- **課題の内容**:
**A)** 抜粋本文のうち、「05. 旧蓬莱園のイチョウ(きゅうほうらいえんのいちょう)」から「06. 市村座跡(いちむらざあと)」までを一字一句変えずに書き写してください。
**B)** 抜粋本文で括弧内に示されている西暦の年を、すべて出てくる順に挙げてください。
**C)** 抜粋本文によると、旧蓬莱園のイチョウの幹囲はどれくらいですか。

05. 旧蓬莱園のイチョウ(きゅうほうらいえんのいちょう)
都指定天然記念物
浅草橋5-1-20 忍岡高等学校

 蓬莱園は、寛永9年(1632)に肥前平戸藩主松浦侯のために、小堀遠州が造営した名園です。池泉は校庭として埋め立てられ、わずかに北東の隅にその面影が残っています。このイチョウはその当初からあったもので、高さ約21.3メートル、幹囲約4.8メートルあります。


06. 市村座跡(いちむらざあと)
台東1-5

 明治25年(1892)11月、下谷二長町1番地といったこの地に、市村座が開場した。市村座は歌舞伎劇場。寛永11年(1634)日本橋葺屋町に創始し、中村・森田(のち守田)座とともに、江戸三座と呼ばれた。天保13年(1842)浅草猿若町2丁目に移り、ついで当地に再転。

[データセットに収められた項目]
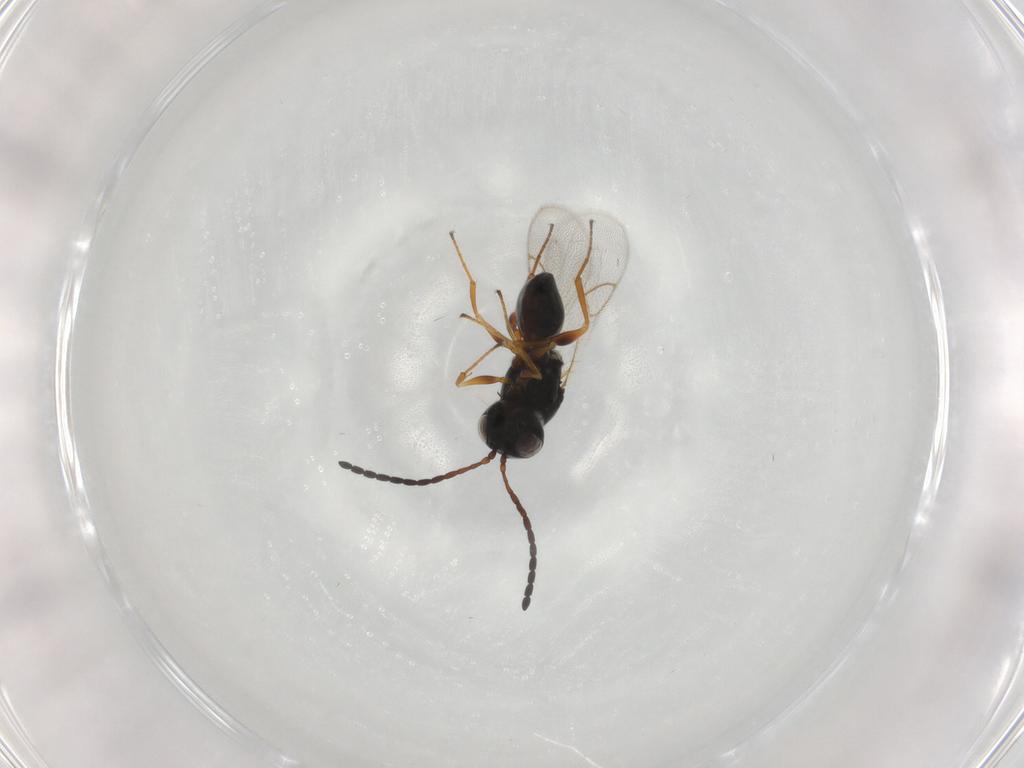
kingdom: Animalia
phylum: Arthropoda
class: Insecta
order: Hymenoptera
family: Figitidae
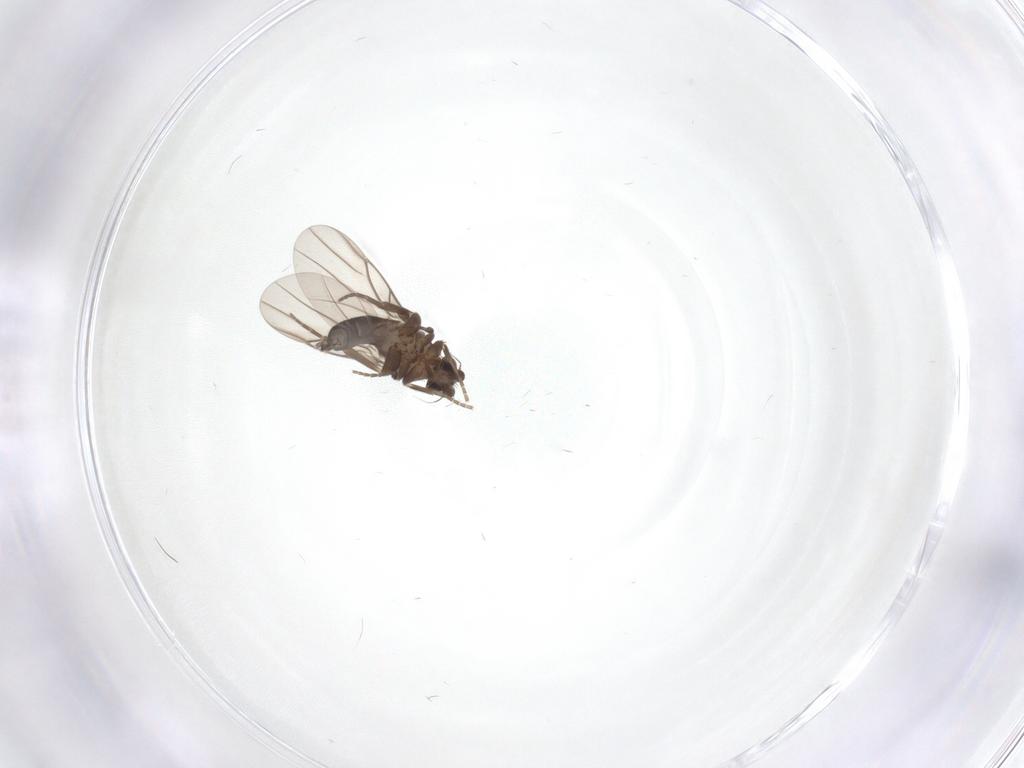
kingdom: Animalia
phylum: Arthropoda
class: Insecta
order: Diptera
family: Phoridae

- **解答一覧**:
**A)**
05. 旧蓬莱園のイチョウ(きゅうほうらいえんのいちょう)
都指定天然記念物
浅草橋5-1-20 忍岡高等学校

 蓬莱園は、寛永9年(1632)に肥前平戸藩主松浦侯のために、小堀遠州が造営した名園です。池泉は校庭として埋め立てられ、わずかに北東の隅にその面影が残っています。このイチョウはその当初からあったもので、高さ約21.3メートル、幹囲約4.8メートルあります。


06. 市村座跡(いちむらざあと)

**B)** 1632、1892、1634、1842

**C)** 約4.8メートルです。